• **Data shown**

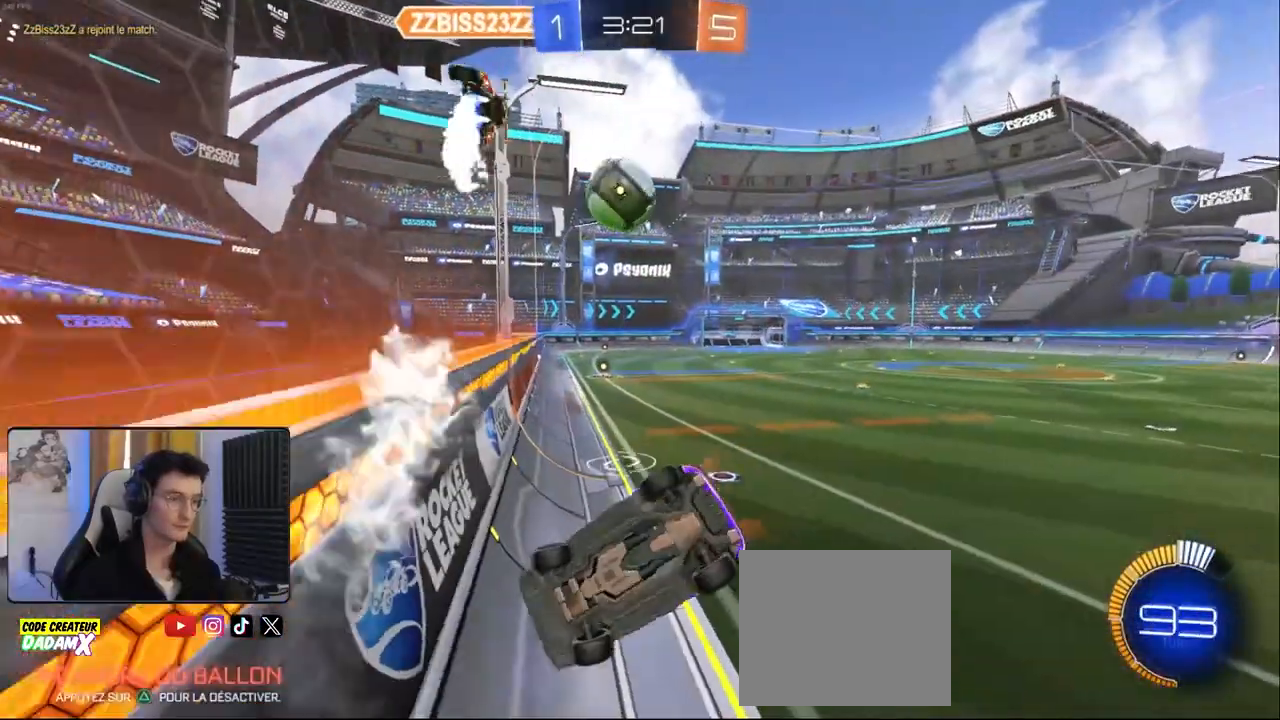
{"buttons": ["R1", "R2"], "left_stick": "up", "right_stick": "center", "events": [[50, "L1", "down"], [117, "left_stick", "down-left"], [417, "L1", "up"], [433, "CROSS", "down"], [433, "R1", "down"], [433, "left_stick", "up"], [500, "CROSS", "up"]]}
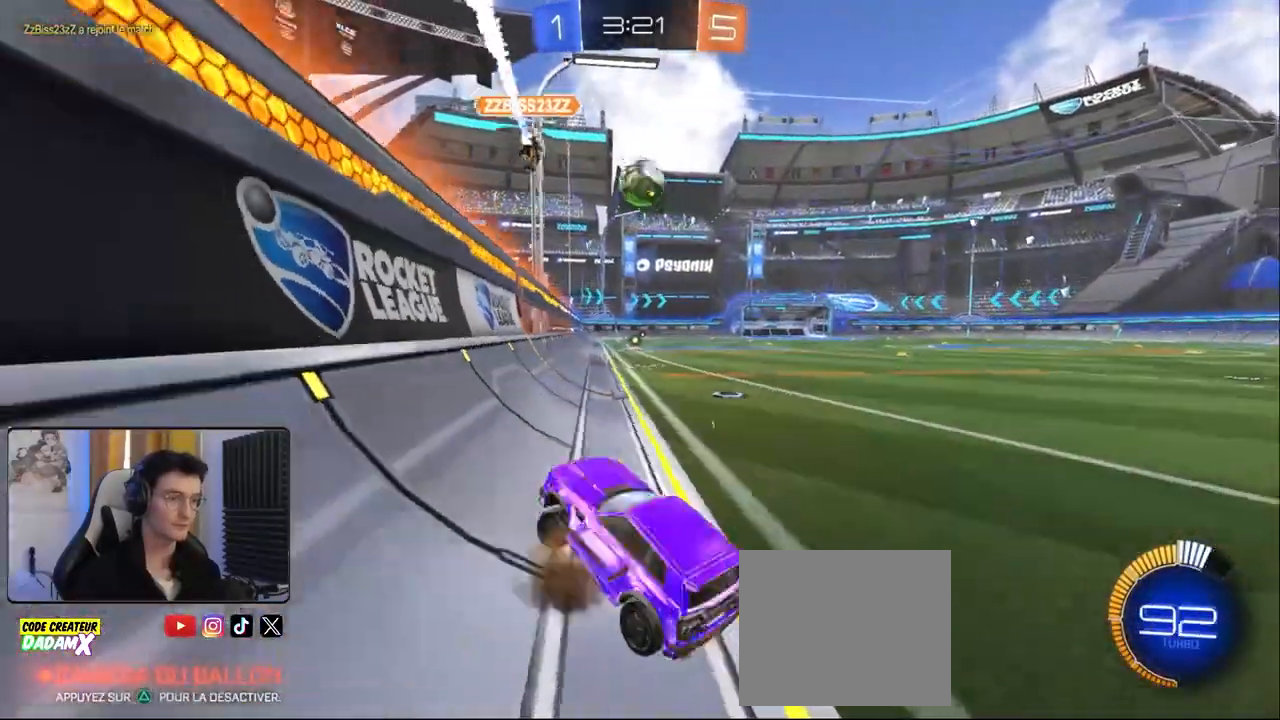
{"buttons": ["R1", "R2"], "left_stick": "down-right", "right_stick": "center", "events": [[117, "left_stick", "right"], [400, "left_stick", "center"], [450, "left_stick", "down-right"]]}
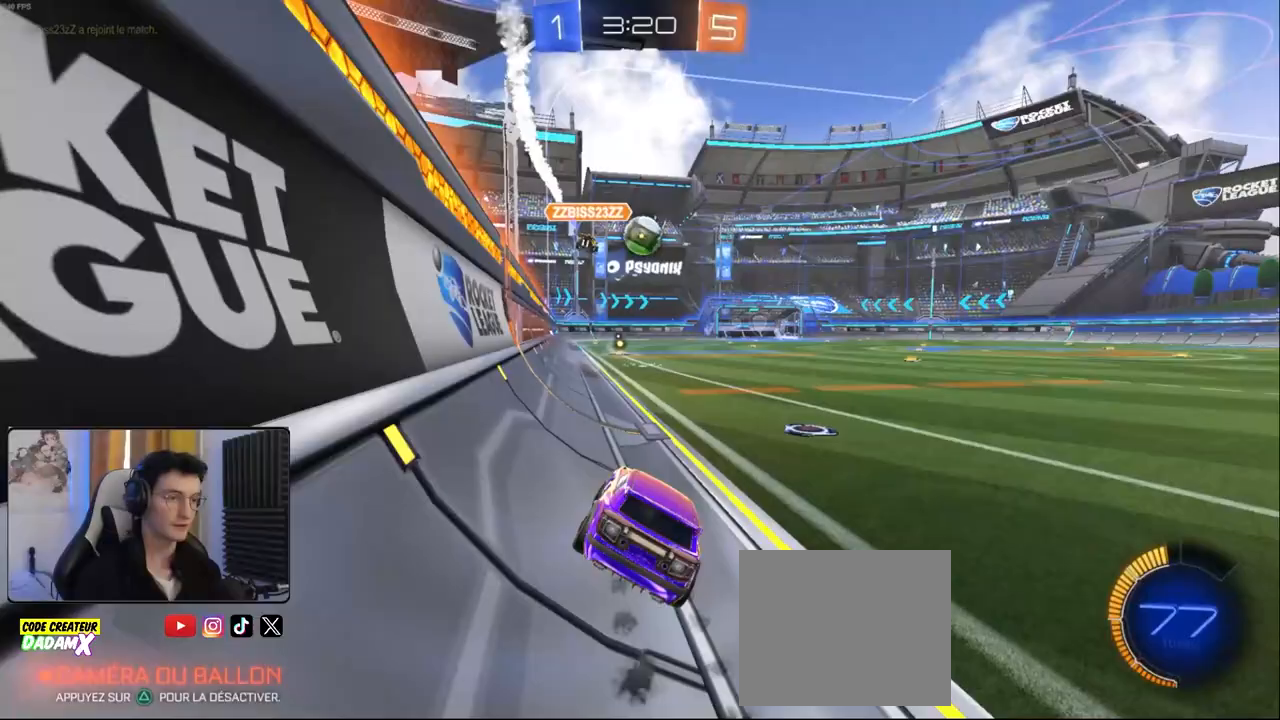
{"buttons": ["L1", "R2"], "left_stick": "down-left", "right_stick": "center", "events": [[17, "CROSS", "down"], [117, "CROSS", "up"], [133, "L1", "down"], [150, "left_stick", "up-left"], [200, "CROSS", "down"], [267, "left_stick", "down-left"], [333, "CROSS", "up"], [450, "R1", "up"]]}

• **Work to complete**
When you repeat the lines above, keep them exact and leave out each image they contain.

• **Answer section**
{"buttons": ["R1", "R2"], "left_stick": "up", "right_stick": "center", "events": [[50, "L1", "down"], [117, "left_stick", "down-left"], [417, "L1", "up"], [433, "CROSS", "down"], [433, "R1", "down"], [433, "left_stick", "up"], [500, "CROSS", "up"]]}
{"buttons": ["R1", "R2"], "left_stick": "down-right", "right_stick": "center", "events": [[117, "left_stick", "right"], [400, "left_stick", "center"], [450, "left_stick", "down-right"]]}
{"buttons": ["L1", "R2"], "left_stick": "down-left", "right_stick": "center", "events": [[17, "CROSS", "down"], [117, "CROSS", "up"], [133, "L1", "down"], [150, "left_stick", "up-left"], [200, "CROSS", "down"], [267, "left_stick", "down-left"], [333, "CROSS", "up"], [450, "R1", "up"]]}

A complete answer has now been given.